Diluí el aceite de neem con agua y lo rocié con un atomizador; fue una labor de más de cuarenta minutos. Lo más tedioso es que tenía que procurar que el remedio cayera debajo de las hojas, porque ahí es donde se guarda la plaga. Al terminar, me dolía la mano de tanto presionar el dosificador y tenía las yemas de los dedos entumidas por el contacto con el aceite de neem. Si bien es natural, no deja de ser venenoso, por algo aniquila las plagas. Temí caer muerta como venganza de la madre naturaleza por mi incompetencia al cuidado de sus hijas.

No tenía idea de que tener plantas era un trabajo extenuante. Pensaba que mantenerlas vivas y bonitas era tarea fácil; desde mi ignorancia, regarlas era suficiente. Mi desesperación por salvarlas, y el tiempo y el dinero que había invertido para cuidarlas, no podía significar otra cosa que no fuera afecto. 

Logré salvar a la mayoría; murieron las que ya tenían avanzada la invasión de la cochinilla algodonosa. Después del trauma que me ocasionó el miedo a perder mi jardín, decidí que lo mejor era que me quedara con las plantas que ya tenía. Ya había desarrollado conciencia sobre sus necesidades; son bonitas y me llena de alegría verlas a mi alrededor, pero sería muy egoísta de mi parte tener todas las que me gustan. Ellas, como todos los seres vivos, tienen necesidades. Requieren que les limpien las hojas muertas, que abone su tierra y, por qué no, que las trate bonito. Básicamente necesitan lo mismo que yo: skin care, comida nutritiva y apapachos. 

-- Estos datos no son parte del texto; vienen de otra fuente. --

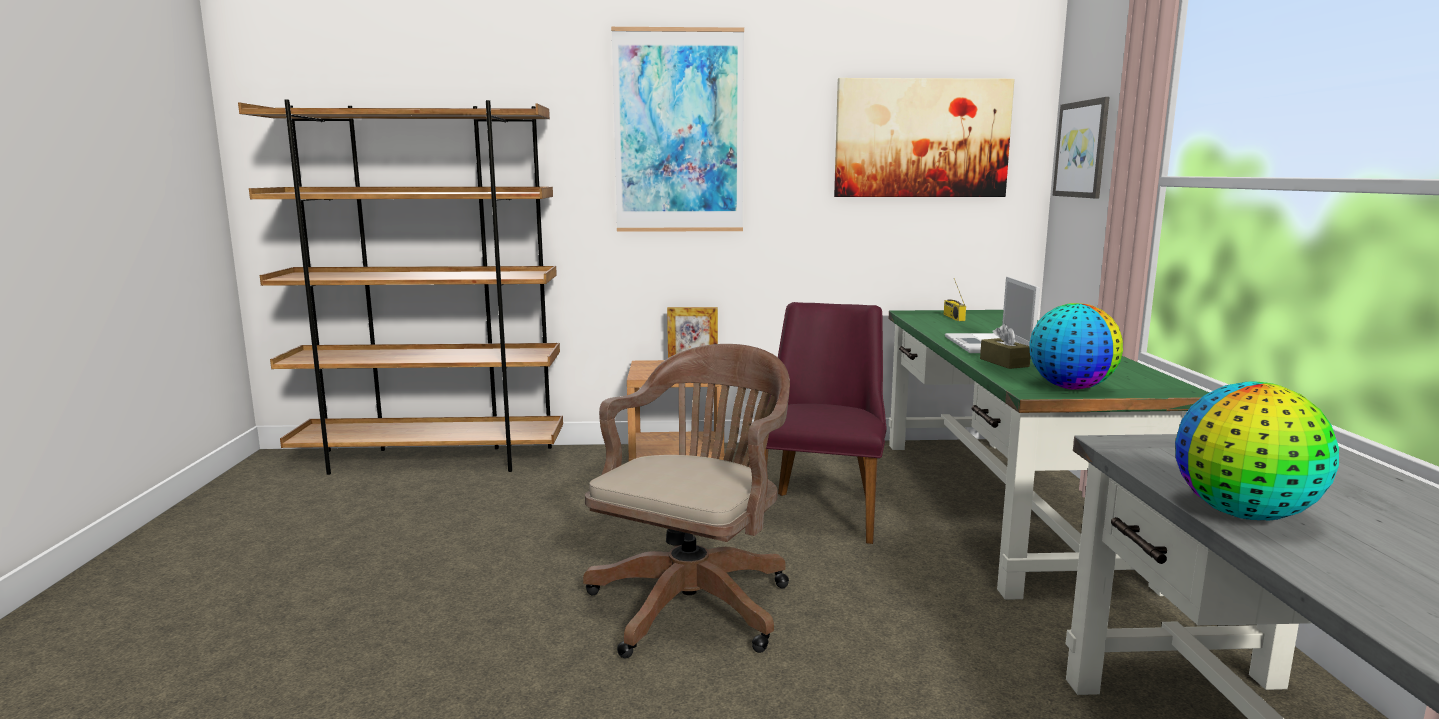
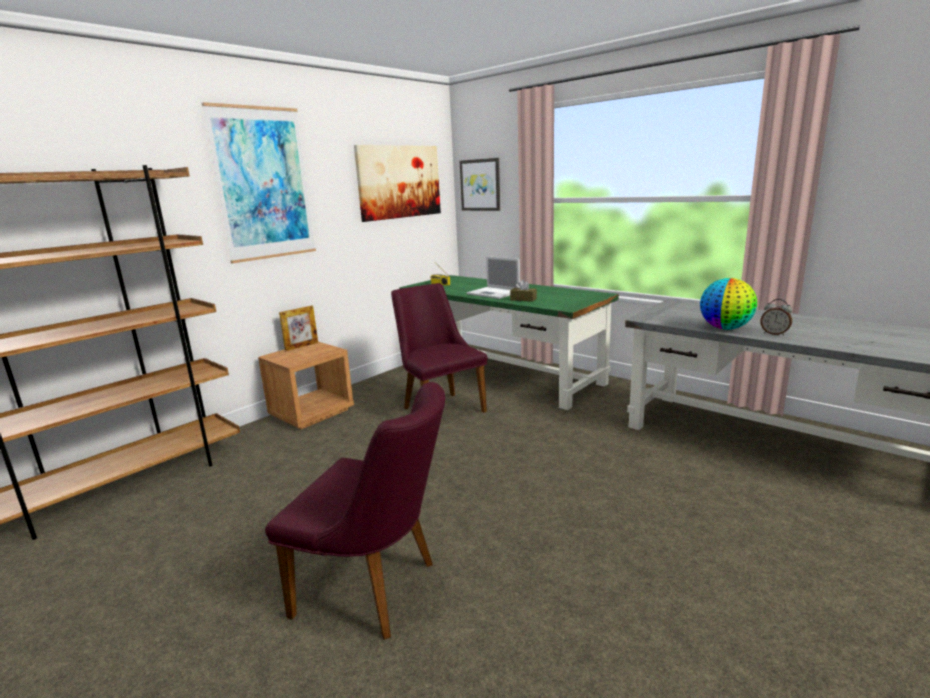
camera: 45 degrees left, 5 degrees up
brown office chair [583,344,790,658] -> none
globe [1029,303,1123,390] -> none
none -> purple chair [265,382,445,640]
none -> alarm clock [760,299,792,336]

Después de esta experiencia, me di cuenta de que mis plantas y yo formamos una relación. No me hablan, pero están conmigo y dependen de mí. En un intento por hacer mi vida lo más orgánica posible, y poder darles el alimento que necesitan para estar sanas, hago un intento de composta. Junto las hojas secas de la chaya, café, cáscaras de huevo y verduras y cualquier otra cosa que se me ocurra, y lo echo en un rincón asignado en el patio para que se homogeneicen. Cuando toma la apariencia de tierra, lo distribuyo entre los comensales.

También he aprendido a identificar las necesidades de mis plantas. Por ejemplo, sonará a cliché, pero el rosal es especial y no le gusta estar cerca de los demás. Antes, estaba junto a una palmera con hojas alborotadas que crecían abiertamente ocupando todo el espacio que deseara; y él, ofendido, empezó a crecer hacia el lado contrario, queriendo evitar cualquier contacto. Tuve que moverlo a un lugar más solitario y podarlo para que volviera a quedar horizontal; ahora, está feliz y me regala dos o tres rosas a la semana.

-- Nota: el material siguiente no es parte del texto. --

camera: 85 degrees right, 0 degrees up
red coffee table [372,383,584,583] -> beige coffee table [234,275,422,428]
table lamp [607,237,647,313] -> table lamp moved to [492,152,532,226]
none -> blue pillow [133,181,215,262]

Una vez le envié a mi papá por WhatsApp fotos de las rosas que acababa de podar; tenían tintes rosados y naranjas, casi fosforescentes. Estaba orgullosa y no pude evitar presumirlas. Me respondió que tenía buena mano, junto con el emoji del pulgar hacia arriba.

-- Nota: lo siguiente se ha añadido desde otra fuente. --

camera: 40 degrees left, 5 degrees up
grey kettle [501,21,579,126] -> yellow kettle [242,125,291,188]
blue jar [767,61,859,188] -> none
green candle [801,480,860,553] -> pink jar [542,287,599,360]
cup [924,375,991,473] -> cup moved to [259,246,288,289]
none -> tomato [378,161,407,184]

SEMBLANZA: Pamela Castro Amaya nació el 13 de junio de 1993 en Mérida, Yucatán. De profesión es abogada. Estudió la Licenciatura en Derecho en la Universidad Autónoma de Yucatán; egresó en julio de 2017. Durante sus estudios universitarios, participó en el intercambio académico por el periodo primavera-verano 2016 en la Facultad de Derecho de la Universidad de Buenos Aires, en Buenos Aires, Argentina.

También escribe. Estudió el Diplomado en Escritura para Jóvenes y Niños y la carrera en Técnica en Creación Literaria, ambos impartidos en el Centro Estatal de Bellas Artes del Estado de Yucatán. Los géneros literarios de su interés son ensayo literario y dramaturgia. Han publicado textos de su autoría en las revistas Enpoli y Lectámbulos.

Actualmente labora en un despacho jurídico especializado en Derecho Fiscal y Administrativo, y es profesora de la asignatura de Derecho Fiscal.